Starting at the beginning of the records and ending at the line that contains "53: (31, 133)", rewrite the lines as a numbered list. Skip blank lines and leave out the pictures.
(Beginning of Raw data)
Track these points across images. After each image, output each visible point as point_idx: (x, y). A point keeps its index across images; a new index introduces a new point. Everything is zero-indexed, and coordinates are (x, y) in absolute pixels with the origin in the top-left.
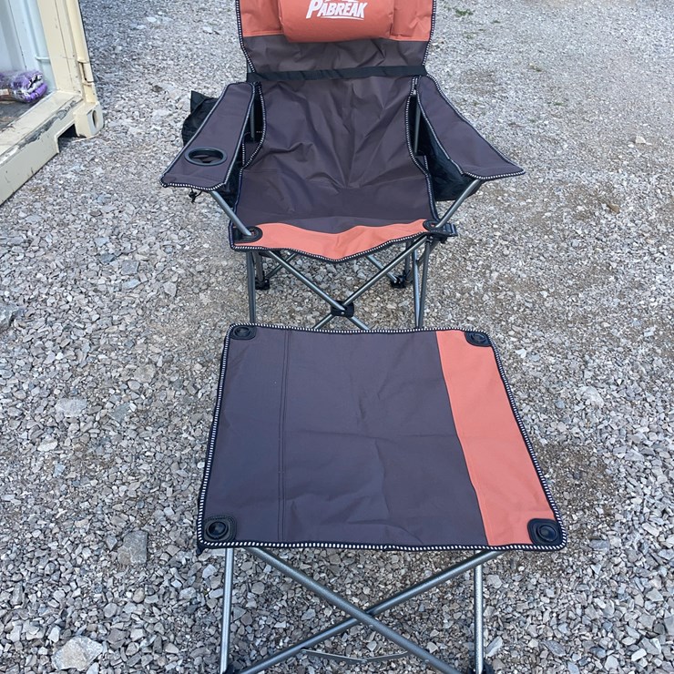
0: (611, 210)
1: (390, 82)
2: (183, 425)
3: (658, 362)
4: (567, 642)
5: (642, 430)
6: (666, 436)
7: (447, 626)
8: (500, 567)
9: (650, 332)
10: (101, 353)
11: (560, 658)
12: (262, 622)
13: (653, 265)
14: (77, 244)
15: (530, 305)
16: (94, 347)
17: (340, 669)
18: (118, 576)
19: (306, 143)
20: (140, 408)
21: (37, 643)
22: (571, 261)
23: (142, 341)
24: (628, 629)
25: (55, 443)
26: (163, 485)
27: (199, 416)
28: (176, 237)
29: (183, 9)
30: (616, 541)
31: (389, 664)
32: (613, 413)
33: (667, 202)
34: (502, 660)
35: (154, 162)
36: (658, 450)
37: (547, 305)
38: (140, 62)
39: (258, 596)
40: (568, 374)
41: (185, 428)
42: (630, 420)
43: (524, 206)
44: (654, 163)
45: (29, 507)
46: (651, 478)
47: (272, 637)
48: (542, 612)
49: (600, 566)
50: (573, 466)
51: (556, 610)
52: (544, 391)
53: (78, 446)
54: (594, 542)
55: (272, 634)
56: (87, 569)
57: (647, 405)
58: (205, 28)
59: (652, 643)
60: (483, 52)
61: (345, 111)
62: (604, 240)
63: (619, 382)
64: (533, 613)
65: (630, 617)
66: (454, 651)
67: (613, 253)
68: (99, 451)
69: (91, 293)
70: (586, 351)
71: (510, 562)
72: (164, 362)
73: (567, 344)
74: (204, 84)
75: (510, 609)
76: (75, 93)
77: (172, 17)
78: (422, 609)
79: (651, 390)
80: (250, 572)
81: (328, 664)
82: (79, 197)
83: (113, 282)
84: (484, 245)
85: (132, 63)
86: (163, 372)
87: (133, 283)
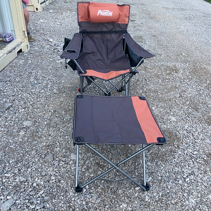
0: (176, 72)
1: (118, 35)
2: (60, 127)
3: (190, 110)
4: (169, 177)
5: (186, 127)
6: (193, 128)
7: (137, 175)
8: (150, 160)
9: (188, 103)
10: (35, 109)
11: (167, 181)
12: (86, 175)
13: (188, 86)
14: (25, 81)
15: (155, 96)
16: (33, 108)
17: (109, 185)
18: (45, 165)
19: (95, 51)
20: (48, 123)
21: (24, 182)
22: (166, 85)
23: (47, 106)
24: (184, 173)
25: (24, 132)
26: (56, 142)
27: (65, 125)
28: (54, 79)
29: (50, 18)
30: (180, 153)
31: (122, 184)
32: (179, 123)
33: (191, 70)
34: (152, 182)
35: (46, 59)
36: (191, 131)
37: (160, 96)
38: (39, 32)
39: (85, 168)
40: (166, 113)
41: (61, 128)
42: (183, 124)
43: (152, 71)
44: (187, 60)
45: (18, 149)
46: (189, 138)
47: (90, 178)
48: (162, 170)
49: (176, 159)
50: (168, 135)
51: (165, 170)
52: (160, 117)
53: (31, 133)
54: (175, 153)
55: (89, 177)
56: (37, 163)
57: (188, 120)
58: (58, 23)
59: (191, 177)
60: (139, 31)
61: (105, 43)
62: (175, 80)
63: (180, 115)
64: (159, 170)
65: (185, 171)
66: (139, 180)
67: (177, 83)
68: (37, 134)
69: (31, 94)
70: (171, 108)
71: (153, 159)
72: (53, 111)
73: (166, 106)
74: (59, 39)
75: (153, 170)
76: (22, 40)
77: (47, 20)
78: (130, 171)
79: (188, 117)
80: (83, 163)
81: (105, 184)
82: (24, 69)
83: (37, 91)
84: (142, 81)
85: (37, 32)
86: (54, 114)
87: (42, 91)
(End of Raw data)
◆ Your solution ◆
1. Track these points across images. After each image, output each visible point as point_idx: (x, y). A point keeps its index across images; a new index introduces a new point. Everything is zero-indexed, and coordinates are (x, y) in absolute pixels with the origin in the top-left.
2. 0: (611, 210)
3. 1: (390, 82)
4. 2: (183, 425)
5. 3: (658, 362)
6. 4: (567, 642)
7. 5: (642, 430)
8. 6: (666, 436)
9. 7: (447, 626)
10. 8: (500, 567)
11. 9: (650, 332)
12. 10: (101, 353)
13. 11: (560, 658)
14. 12: (262, 622)
15. 13: (653, 265)
16. 14: (77, 244)
17. 15: (530, 305)
18. 16: (94, 347)
19. 17: (340, 669)
20. 18: (118, 576)
21. 19: (306, 143)
22. 20: (140, 408)
23. 21: (37, 643)
24. 22: (571, 261)
25. 23: (142, 341)
26. 24: (628, 629)
27. 25: (55, 443)
28. 26: (163, 485)
29. 27: (199, 416)
30. 28: (176, 237)
31. 29: (183, 9)
32. 30: (616, 541)
33. 31: (389, 664)
34. 32: (613, 413)
35. 33: (667, 202)
36. 34: (502, 660)
37. 35: (154, 162)
38. 36: (658, 450)
39. 37: (547, 305)
40. 38: (140, 62)
41. 39: (258, 596)
42. 40: (568, 374)
43. 41: (185, 428)
44. 42: (630, 420)
45. 43: (524, 206)
46. 44: (654, 163)
47. 45: (29, 507)
48. 46: (651, 478)
49. 47: (272, 637)
50. 48: (542, 612)
51. 49: (600, 566)
52. 50: (573, 466)
53. 51: (556, 610)
54. 52: (544, 391)
55. 53: (78, 446)
56. 54: (594, 542)
57. 55: (272, 634)
58. 56: (87, 569)
59. 57: (647, 405)
60. 58: (205, 28)
61. 59: (652, 643)
62. 60: (483, 52)
63. 61: (345, 111)
64. 62: (604, 240)
65. 63: (619, 382)
66. 64: (533, 613)
67. 65: (630, 617)
68. 66: (454, 651)
69. 67: (613, 253)
70. 68: (99, 451)
71. 69: (91, 293)
72. 70: (586, 351)
73. 71: (510, 562)
74. 72: (164, 362)
75. 73: (567, 344)
76. 74: (204, 84)
77. 75: (510, 609)
78. 76: (75, 93)
79. 77: (172, 17)
80. 78: (422, 609)
81. 79: (651, 390)
82. 80: (250, 572)
83. 81: (328, 664)
84. 82: (79, 197)
85. 83: (113, 282)
86. 84: (484, 245)
87. 85: (132, 63)
88. 86: (163, 372)
89. 87: (133, 283)
90. 0: (176, 72)
91. 1: (118, 35)
92. 2: (60, 127)
93. 3: (190, 110)
94. 4: (169, 177)
95. 5: (186, 127)
96. 6: (193, 128)
97. 7: (137, 175)
98. 8: (150, 160)
99. 9: (188, 103)
100. 10: (35, 109)
101. 11: (167, 181)
102. 12: (86, 175)
103. 13: (188, 86)
104. 14: (25, 81)
105. 15: (155, 96)
106. 16: (33, 108)
107. 17: (109, 185)
108. 18: (45, 165)
109. 19: (95, 51)
110. 20: (48, 123)
111. 21: (24, 182)
112. 22: (166, 85)
113. 23: (47, 106)
114. 24: (184, 173)
115. 25: (24, 132)
116. 26: (56, 142)
117. 27: (65, 125)
118. 28: (54, 79)
119. 29: (50, 18)
120. 30: (180, 153)
121. 31: (122, 184)
122. 32: (179, 123)
123. 33: (191, 70)
124. 34: (152, 182)
125. 35: (46, 59)
126. 36: (191, 131)
127. 37: (160, 96)
128. 38: (39, 32)
129. 39: (85, 168)
130. 40: (166, 113)
131. 41: (61, 128)
132. 42: (183, 124)
133. 43: (152, 71)
134. 44: (187, 60)
135. 45: (18, 149)
136. 46: (189, 138)
137. 47: (90, 178)
138. 48: (162, 170)
139. 49: (176, 159)
140. 50: (168, 135)
141. 51: (165, 170)
142. 52: (160, 117)
143. 53: (31, 133)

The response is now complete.